Possibly the specification could be clarified in such a way that it could
be proven that the vulnerability could not ever occur in a syntactically
valid PDF document. If the verification of signatures then was made
to include an exact validation of the document's syntax, that possibly
could fix the problem.

Given that it's crucial for this type of application that the code is
bug-free, the complexity inherent in such an approach seems undesirable,
in particular in the light of the simplicity of a robust solution.

An obvious simple and robust solution would be to extend the current
signing serialization by concatenating it with a copy of the ByteRange
array, assigning new designations for variants of existing signature
mechanisms that use this new signing serialization.

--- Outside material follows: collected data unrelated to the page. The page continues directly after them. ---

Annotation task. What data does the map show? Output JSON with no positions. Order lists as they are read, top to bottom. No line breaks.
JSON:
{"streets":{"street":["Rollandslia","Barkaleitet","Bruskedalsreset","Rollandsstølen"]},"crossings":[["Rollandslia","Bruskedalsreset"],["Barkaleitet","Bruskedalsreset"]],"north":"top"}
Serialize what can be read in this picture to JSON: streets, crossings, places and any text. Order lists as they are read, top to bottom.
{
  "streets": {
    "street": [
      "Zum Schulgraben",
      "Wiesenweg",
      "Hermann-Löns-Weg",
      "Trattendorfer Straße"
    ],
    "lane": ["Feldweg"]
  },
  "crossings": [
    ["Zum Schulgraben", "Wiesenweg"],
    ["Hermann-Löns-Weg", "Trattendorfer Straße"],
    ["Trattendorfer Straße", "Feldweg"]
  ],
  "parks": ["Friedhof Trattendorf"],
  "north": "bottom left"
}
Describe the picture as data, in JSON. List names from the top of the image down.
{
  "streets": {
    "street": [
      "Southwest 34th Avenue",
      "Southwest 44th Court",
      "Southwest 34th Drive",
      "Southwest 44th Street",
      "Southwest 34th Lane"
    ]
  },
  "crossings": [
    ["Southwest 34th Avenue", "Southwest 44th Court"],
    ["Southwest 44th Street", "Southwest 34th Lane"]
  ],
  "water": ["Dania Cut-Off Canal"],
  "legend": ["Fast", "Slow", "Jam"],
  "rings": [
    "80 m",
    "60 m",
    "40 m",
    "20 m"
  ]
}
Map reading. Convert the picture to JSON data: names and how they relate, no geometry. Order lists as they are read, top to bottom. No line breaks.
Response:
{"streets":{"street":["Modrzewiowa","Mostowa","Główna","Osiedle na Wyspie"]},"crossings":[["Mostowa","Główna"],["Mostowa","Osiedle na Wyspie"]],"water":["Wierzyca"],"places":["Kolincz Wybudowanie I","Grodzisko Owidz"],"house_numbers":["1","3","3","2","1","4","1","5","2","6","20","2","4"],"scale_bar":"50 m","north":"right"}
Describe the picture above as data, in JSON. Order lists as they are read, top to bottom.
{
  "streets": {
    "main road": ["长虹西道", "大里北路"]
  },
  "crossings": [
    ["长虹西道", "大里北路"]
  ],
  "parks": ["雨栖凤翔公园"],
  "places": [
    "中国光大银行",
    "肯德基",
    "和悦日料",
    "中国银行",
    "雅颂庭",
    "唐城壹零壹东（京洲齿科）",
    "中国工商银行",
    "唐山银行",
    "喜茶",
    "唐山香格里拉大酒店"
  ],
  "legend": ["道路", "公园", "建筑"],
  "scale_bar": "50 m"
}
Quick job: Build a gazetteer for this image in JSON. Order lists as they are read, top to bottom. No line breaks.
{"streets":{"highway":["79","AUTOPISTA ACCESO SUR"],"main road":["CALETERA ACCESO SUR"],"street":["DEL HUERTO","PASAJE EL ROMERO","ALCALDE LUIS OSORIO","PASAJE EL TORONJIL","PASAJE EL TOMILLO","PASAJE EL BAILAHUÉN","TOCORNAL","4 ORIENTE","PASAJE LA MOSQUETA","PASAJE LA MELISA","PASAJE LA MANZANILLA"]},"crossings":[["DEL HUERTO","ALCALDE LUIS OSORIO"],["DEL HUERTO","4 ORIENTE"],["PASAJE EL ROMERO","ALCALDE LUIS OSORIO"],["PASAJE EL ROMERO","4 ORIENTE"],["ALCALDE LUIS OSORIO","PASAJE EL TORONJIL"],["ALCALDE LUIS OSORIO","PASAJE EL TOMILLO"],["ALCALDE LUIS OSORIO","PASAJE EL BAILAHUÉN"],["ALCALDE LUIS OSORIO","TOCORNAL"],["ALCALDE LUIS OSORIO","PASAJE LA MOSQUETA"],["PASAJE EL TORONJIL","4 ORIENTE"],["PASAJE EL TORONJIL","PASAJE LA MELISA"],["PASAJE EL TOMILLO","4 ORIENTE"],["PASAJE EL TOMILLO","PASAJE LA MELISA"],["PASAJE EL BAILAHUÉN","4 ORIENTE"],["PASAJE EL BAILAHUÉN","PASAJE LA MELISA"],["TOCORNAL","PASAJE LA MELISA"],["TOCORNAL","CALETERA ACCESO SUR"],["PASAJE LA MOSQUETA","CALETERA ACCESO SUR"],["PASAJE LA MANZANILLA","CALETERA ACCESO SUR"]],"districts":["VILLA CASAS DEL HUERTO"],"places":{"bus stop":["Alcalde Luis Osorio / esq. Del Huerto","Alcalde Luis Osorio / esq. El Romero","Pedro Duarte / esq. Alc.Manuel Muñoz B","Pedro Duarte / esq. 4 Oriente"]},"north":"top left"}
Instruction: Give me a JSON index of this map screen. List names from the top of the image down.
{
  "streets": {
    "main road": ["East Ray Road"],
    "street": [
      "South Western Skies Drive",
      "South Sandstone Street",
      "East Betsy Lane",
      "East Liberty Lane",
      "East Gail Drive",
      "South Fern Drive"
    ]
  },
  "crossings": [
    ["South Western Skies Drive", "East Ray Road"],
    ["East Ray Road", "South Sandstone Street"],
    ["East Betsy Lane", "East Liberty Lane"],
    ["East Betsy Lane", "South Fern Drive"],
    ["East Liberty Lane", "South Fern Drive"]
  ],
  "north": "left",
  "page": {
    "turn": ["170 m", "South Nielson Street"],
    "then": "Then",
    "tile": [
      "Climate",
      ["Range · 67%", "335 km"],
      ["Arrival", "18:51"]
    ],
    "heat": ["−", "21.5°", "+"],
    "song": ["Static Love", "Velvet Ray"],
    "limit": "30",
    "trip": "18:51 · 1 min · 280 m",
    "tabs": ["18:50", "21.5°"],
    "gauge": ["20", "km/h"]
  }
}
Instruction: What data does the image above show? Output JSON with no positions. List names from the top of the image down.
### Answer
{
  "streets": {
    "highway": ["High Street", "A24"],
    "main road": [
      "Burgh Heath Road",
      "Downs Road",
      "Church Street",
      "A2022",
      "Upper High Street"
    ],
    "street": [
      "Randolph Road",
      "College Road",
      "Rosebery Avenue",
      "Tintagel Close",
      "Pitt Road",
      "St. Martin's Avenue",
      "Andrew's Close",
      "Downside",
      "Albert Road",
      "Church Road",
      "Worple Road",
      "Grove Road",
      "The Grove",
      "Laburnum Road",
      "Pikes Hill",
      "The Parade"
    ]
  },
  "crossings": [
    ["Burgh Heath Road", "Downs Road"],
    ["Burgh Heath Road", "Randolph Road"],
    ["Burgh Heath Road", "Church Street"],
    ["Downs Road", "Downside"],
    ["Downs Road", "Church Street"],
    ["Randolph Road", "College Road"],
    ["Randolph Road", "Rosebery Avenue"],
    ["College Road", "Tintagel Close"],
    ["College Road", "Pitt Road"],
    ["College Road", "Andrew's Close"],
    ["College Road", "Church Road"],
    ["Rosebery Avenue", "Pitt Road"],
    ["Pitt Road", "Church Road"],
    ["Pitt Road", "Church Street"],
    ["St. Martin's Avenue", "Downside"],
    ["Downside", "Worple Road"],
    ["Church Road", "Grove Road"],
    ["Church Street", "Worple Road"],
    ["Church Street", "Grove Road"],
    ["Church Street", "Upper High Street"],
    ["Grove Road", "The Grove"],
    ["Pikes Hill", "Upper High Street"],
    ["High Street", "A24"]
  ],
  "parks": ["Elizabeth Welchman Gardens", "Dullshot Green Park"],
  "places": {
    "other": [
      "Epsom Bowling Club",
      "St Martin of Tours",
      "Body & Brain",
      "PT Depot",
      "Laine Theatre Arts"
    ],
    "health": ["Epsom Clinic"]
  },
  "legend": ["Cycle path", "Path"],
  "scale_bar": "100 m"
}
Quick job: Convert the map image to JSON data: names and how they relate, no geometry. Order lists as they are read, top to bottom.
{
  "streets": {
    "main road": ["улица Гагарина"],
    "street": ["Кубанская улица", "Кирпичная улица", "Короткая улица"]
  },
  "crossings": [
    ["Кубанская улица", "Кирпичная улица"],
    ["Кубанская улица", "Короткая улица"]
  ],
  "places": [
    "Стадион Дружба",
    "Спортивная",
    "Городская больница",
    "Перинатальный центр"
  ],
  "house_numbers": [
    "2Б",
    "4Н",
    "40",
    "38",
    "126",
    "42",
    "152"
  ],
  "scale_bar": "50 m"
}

= Appendix: A Short Introduction to PDF 
This is just trying to sketch out as much of the format as is needed for
understanding the attack, without much attention to formal ambiguity.
The full and much less ambiguous specification of the format is freely
available on the web:

http://www.adobe.com/devnet/acrobat/pdfs/PDF32000_2008.pdf 

Essentially, a PDF file is a concatenation of variable length objects of
various kinds representing the document's structure, contents, meta data,
etc. Each object is identified by a number (each "indirect object",
to be precise--objects also can appear nested inside other objects,
those don't have numbers) that's used for references among the objects
(actually there are even two numbers per indirect object, but that's
mostly syntactic sugar).

At the end of the file, there is an index that maps the object numbers
to byte offsets within the file, called the "cross-reference table".
When reading a PDF file, one starts from the end where one first finds
the byte offset of the start of the cross-reference table and the object
number of the "document catalog", which is basically the root object
of the document's structure. In order to retrieve a specific piece
of the document, one follows references to other objects, starting
at the document catalog, each time locating the object through the
cross-reference table.

Many objects in PDF are represented as so-called dictionaries--collections
of key-value pairs--which take roughly this form:

<<
	/Key <12a56e>
	/OtherKey 123.5
	/YetAnotherKey /NamesCanBeValuesToo
	/Child 1 0 R % this is a reference to the object with number "1 0"
	/And (so on)
>>